» EXERCISE OBJECTIVE
Change "True or false" to "Right or wrong" in the part that opens with the line containing "What is the minimum value shown in the chart?" and closes with the last of the rows, and give only that part back with everything else unchanged and the pictures left out.

» DATA TO USE
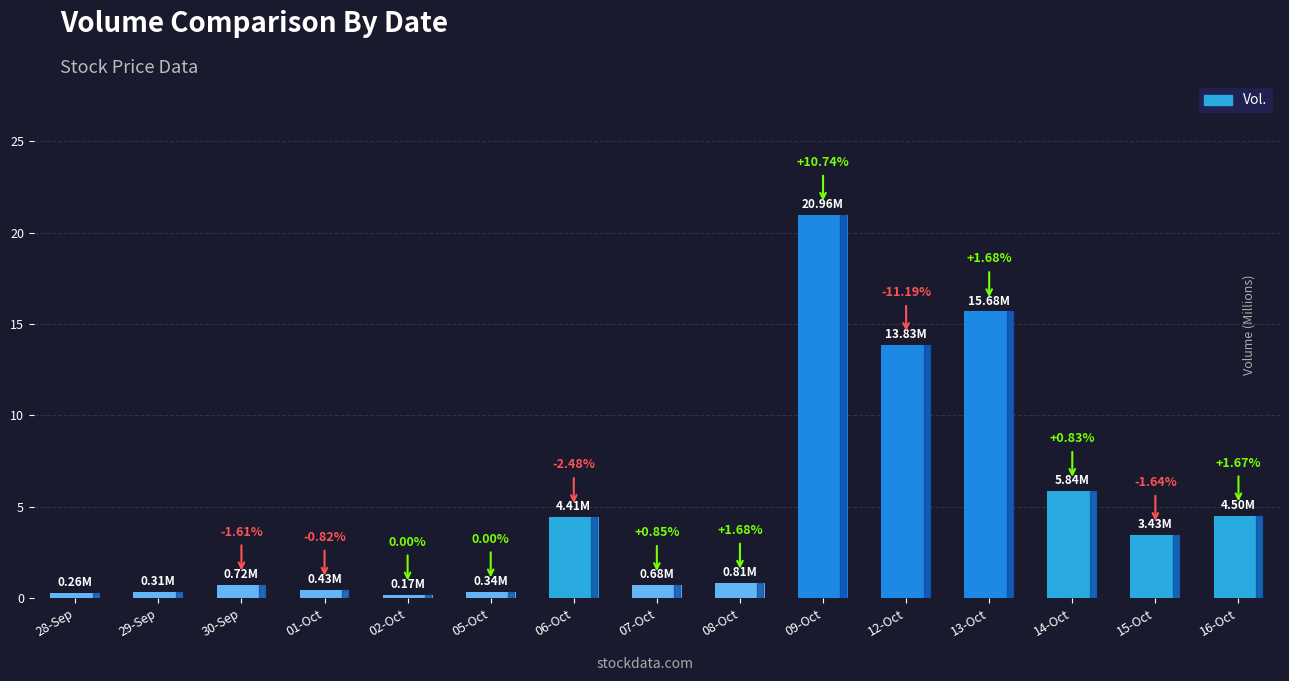

Which has a higher value, 16-Oct or 14-Oct?

14-Oct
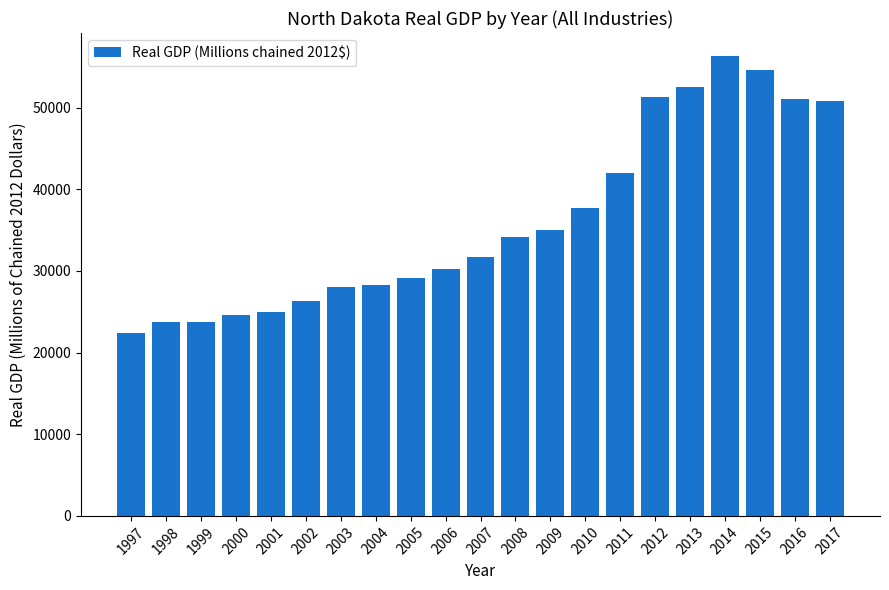

Are the bars horizontal?

No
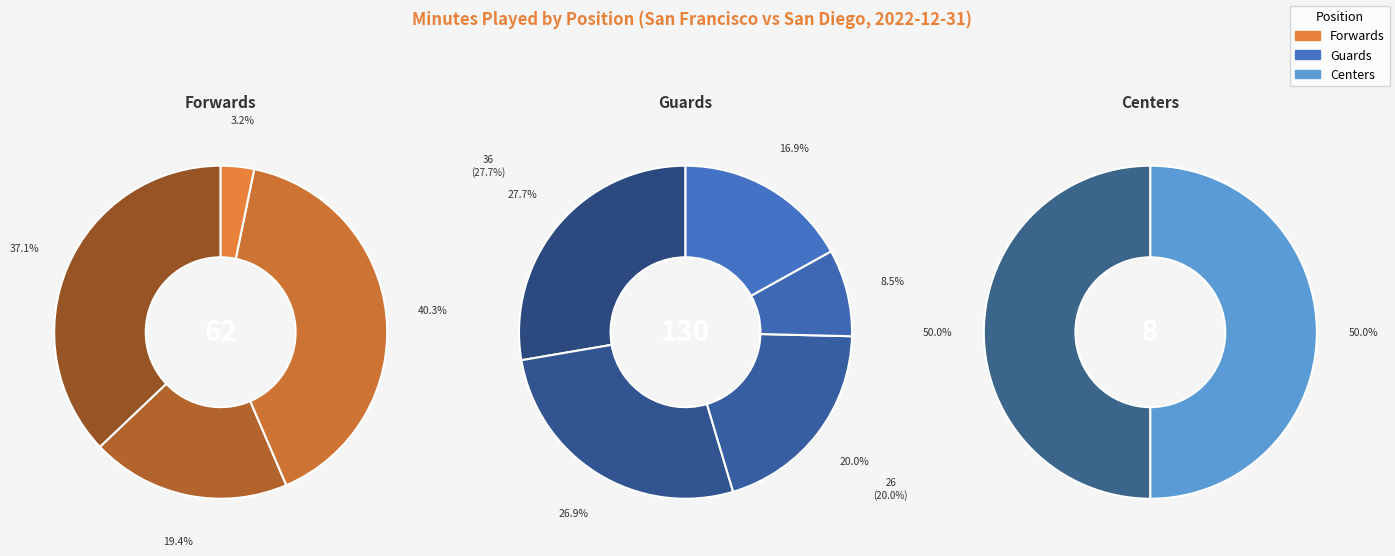

Do T. Roberts and J. Rishwain together represent more than half of the pie?

No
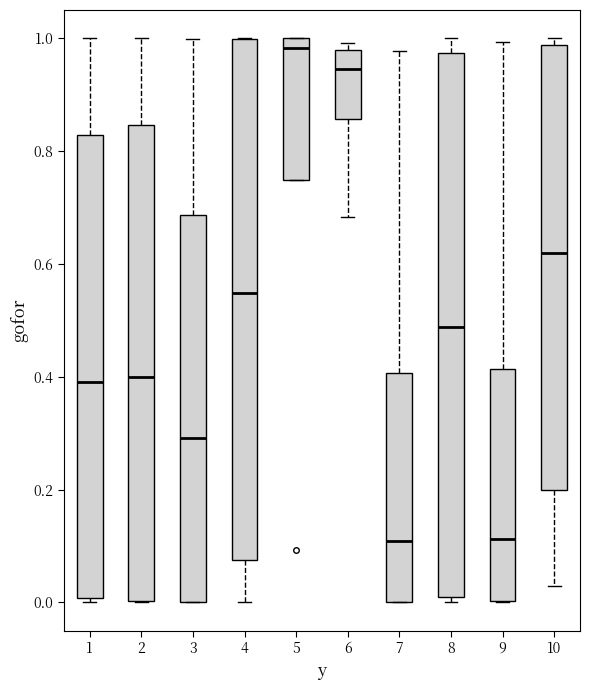

Reading left to right, transcribe this box plot: for each box, give where its median line is, the range the box spans, and where its two whiskers end, as read against the y-axis. The values are not printed on the chart, so give them approximately, as read against the axis.

1: median 0.40, box 0.00 to 0.82, whiskers 0.00 (just below the box's lower edge) to 1.00
2: median 0.40, box 0.00 to 0.84, whiskers 0.00 to 1.00
3: median 0.30, box 0.00 to 0.68, whiskers 0.00 to 1.00
4: median 0.54, box 0.08 to 1.00, whiskers 0.00 to 1.00
5: median 0.98, box 0.74 to 1.00, whiskers 0.74 to 1.00
6: median 0.94, box 0.86 to 0.98, whiskers 0.68 to 1.00
7: median 0.10, box 0.00 to 0.40, whiskers 0.00 to 0.98
8: median 0.48, box 0.00 to 0.98, whiskers 0.00 (just below the box's lower edge) to 1.00
9: median 0.12, box 0.00 to 0.42, whiskers 0.00 to 1.00
10: median 0.62, box 0.20 to 0.98, whiskers 0.02 to 1.00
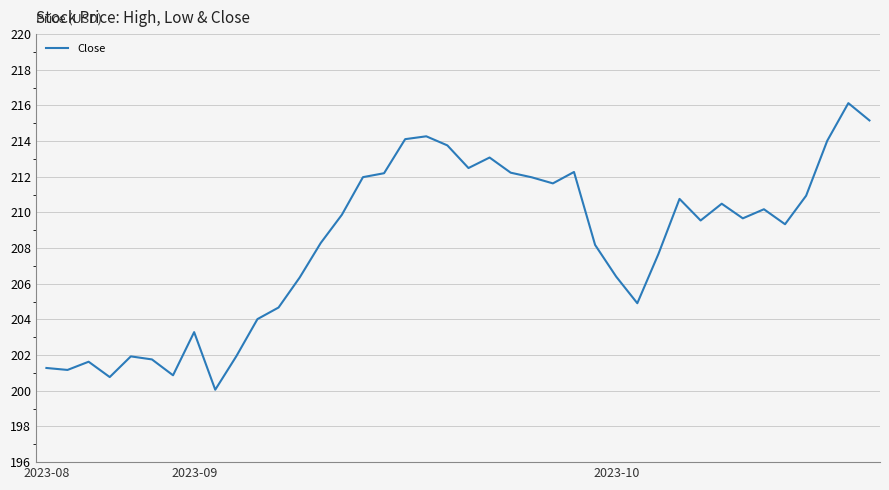

What is the minimum value shown in the chart?

200.1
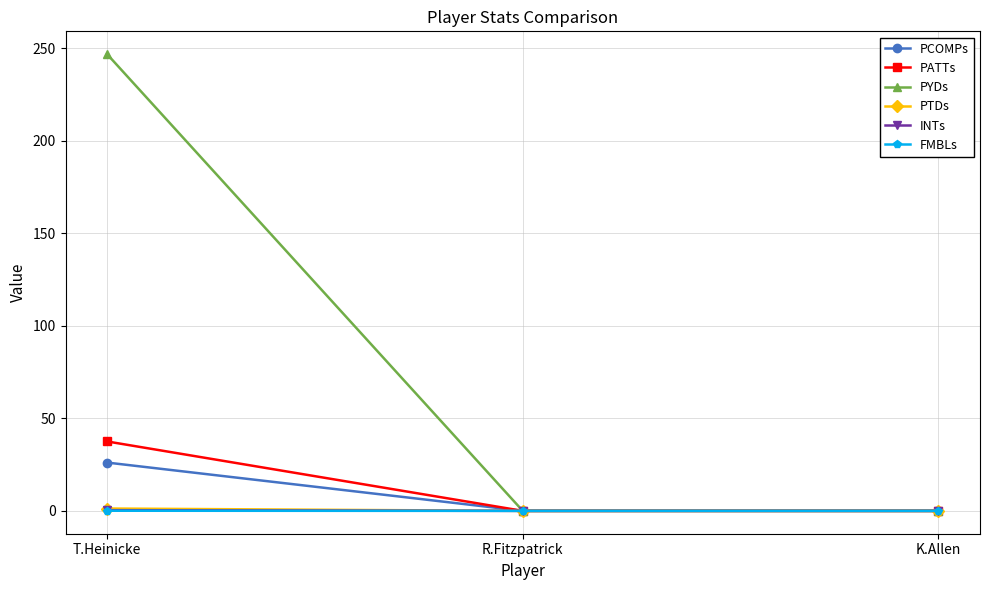

The PATTs series shows 23.9 at K.Allen. True or false?

False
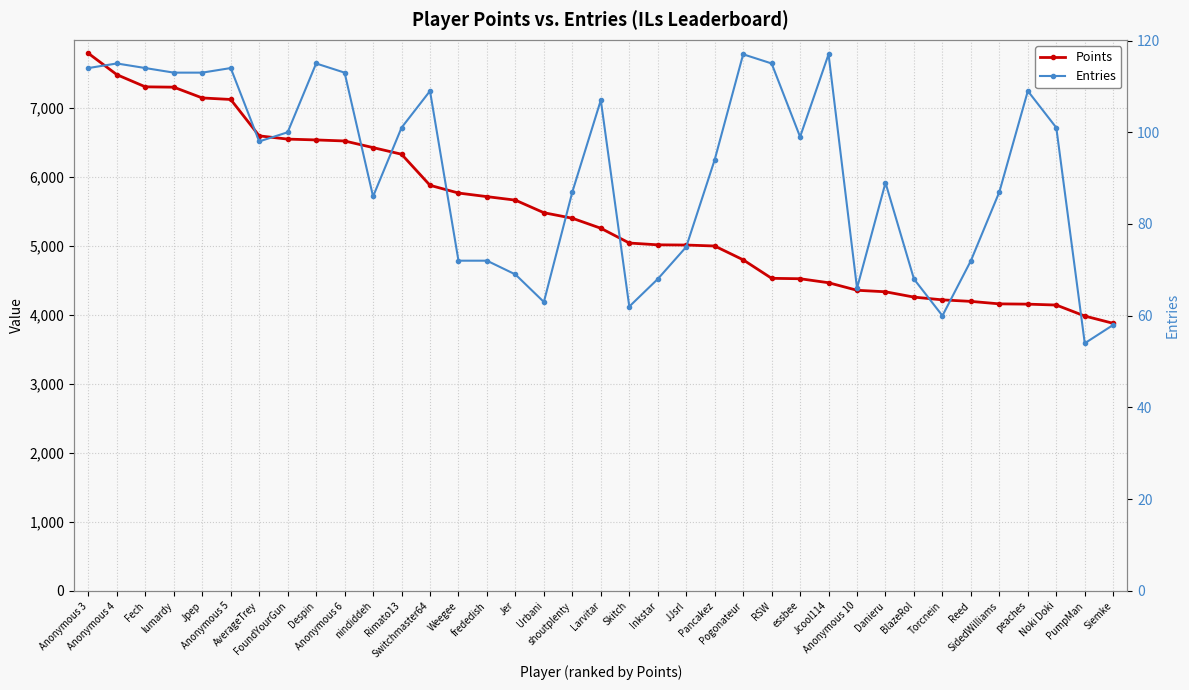

The value of Points at Fech is 7300. True or false?

True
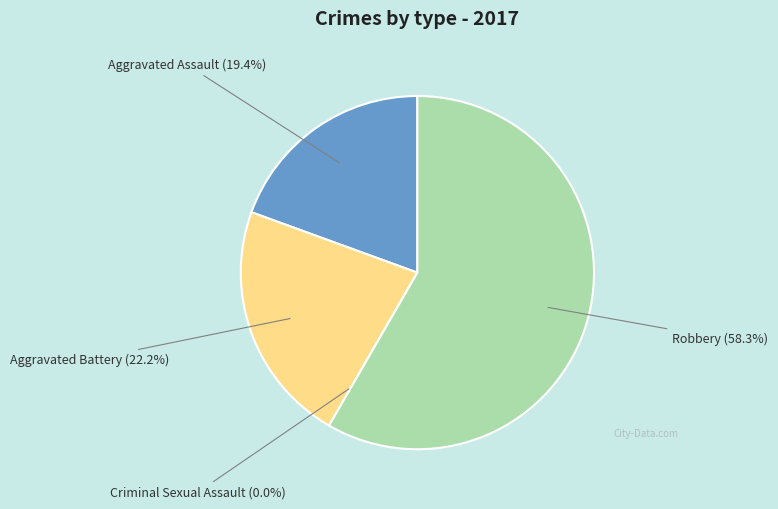

To the nearest percent, what is the difference between the largest and smallest slice percentages?

58%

» SOLUTION TO THE EXERCISE
What is the minimum value shown in the chart?

200.1

The PATTs series shows 23.9 at K.Allen. Right or wrong?

False

The value of Points at Fech is 7300. Right or wrong?

True

To the nearest percent, what is the difference between the largest and smallest slice percentages?

58%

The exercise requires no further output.